Risk of lung carcinoma among users of nonsteroidal antiinflammatory drugs

BACKGROUND: Nonsteroidal antiinflammatory drugs (NSAIDs) inhibit the development of lung tumors in experimental animals. To the authors' knowledge there are little data regarding whether regular use of NSAIDs reduces the risk of developing lung carcinoma in humans. METHODS: The association between lung carcinoma risk and regular use of NSAIDs, including aspirin, was evaluated in a hospital-based case-control study of 1038 patients and 1002 controls. RESULTS: The relative risk estimate of lung carcinoma associated with using NSAIDs 3 times a week or more for 1 or more years demonstrated an odds ratio (OR) of 0.68 (95% confidence interval [95% CI], 0.53-0.89). Results were similar when separated by lung histologic type. The association varied by smoking status. The OR was 1.28 (95% CI, 0.73-2.25) in never-smokers and 0.60 (95% CI 0.45-0.80) in ever-smokers. The smoking-specific risk estimates for aspirin were similar to those for all NSAIDs. CONCLUSIONS: The results of the current study suggest a possible chemoprotective benefit with the use of NSAIDs among individuals who are former or current smokers.     

Regular analgesic use and risk of endometrial cancer.

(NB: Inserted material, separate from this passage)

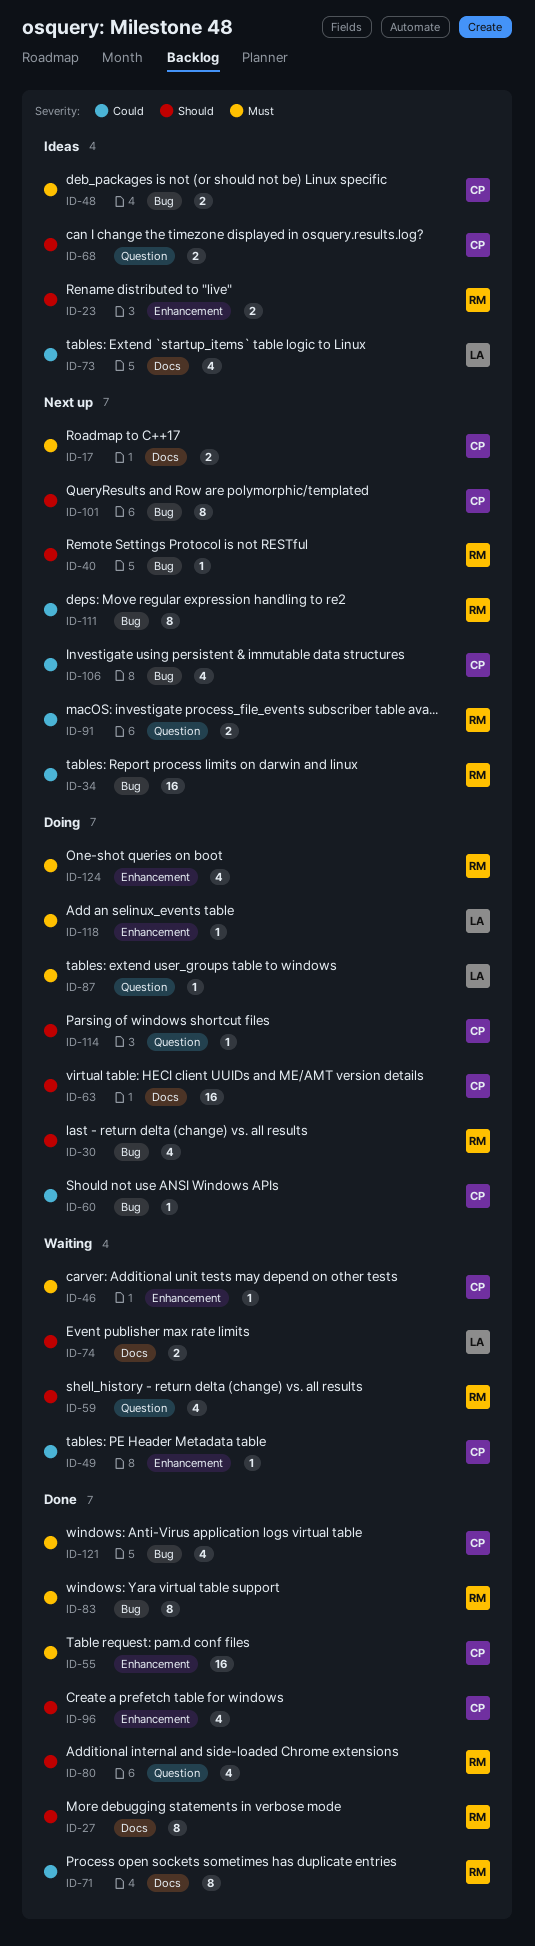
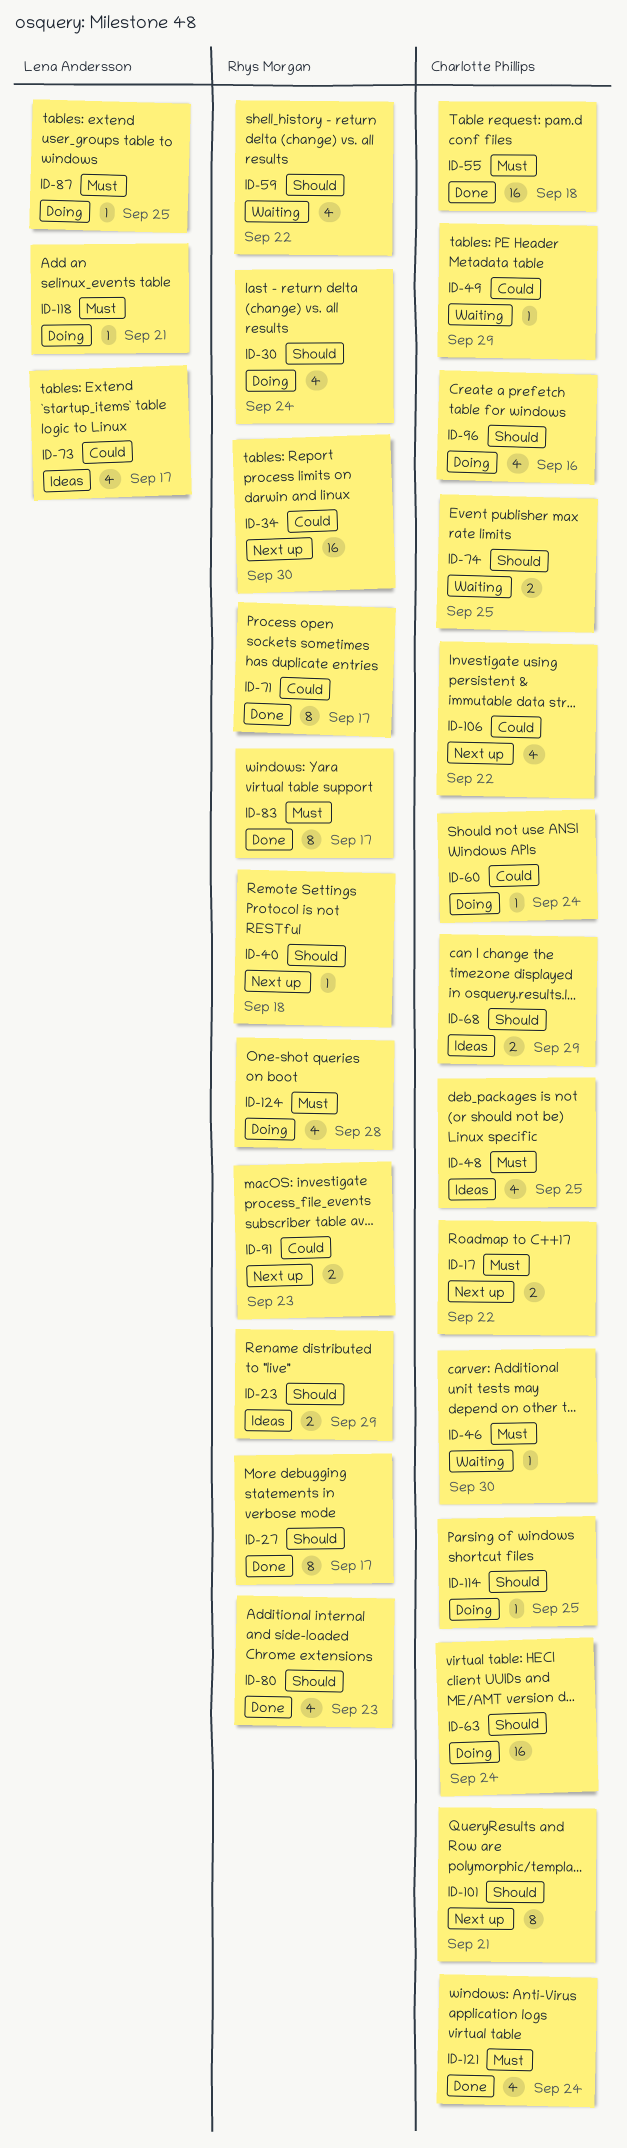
ID-48, estimate: 2 -> 4
ID-74, owner: Lena Andersson -> Charlotte Phillips
ID-96, status: Done -> Doing
ID-111: present -> none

BACKGROUND: Analgesic use has been implicated in the chemoprevention of a number of solid tumors, but thus far, no previous research has focused on the role of aspirin in endometrial cancer etiology.METHODS: We conducted a hospital-based case-control study of 427 women with primary, incident endometrial cancer, and 427 age- and residence-matched controls without benign or malignant neoplasms. All participants received medical services at Roswell Park Cancer Institute in Buffalo, NY, and completed a comprehensive epidemiologic questionnaire. Women who reported analgesic use at least once a week for at least 6 months were classified as regular users and served as the reference group throughout the analyses. We used unconditional logistic regression analyses to compute crude and adjusted odds ratios (OR) with corresponding 95% confidence intervals (CI).RESULTS: Compared with nonusers, regular aspirin users were not at reduced risk of endometrial cancer (adjusted OR, 0.91; 95% CI, 0.66-1.26), nor were women with the highest frequency, duration, or cumulative lifetime aspirin use. When the sample was divided by body mass index status, regular aspirin use was not associated with risk among women classified as normal weight or overweight, but a significant risk reduction was seen for obese women (adjusted OR, 0.50; 95% CI, 0.27-0.92). Significant decreases in risk were also observed for obese women with the greatest frequency, duration, and cumulative aspirin use. No significant associations in the overall sample or among obese women were noted for acetaminophen use.CONCLUSION: We observed no evidence of an overall chemoprotective effect of aspirin on endometrial cancer risk, but the significant risk reductions among obese women warrant further investigation.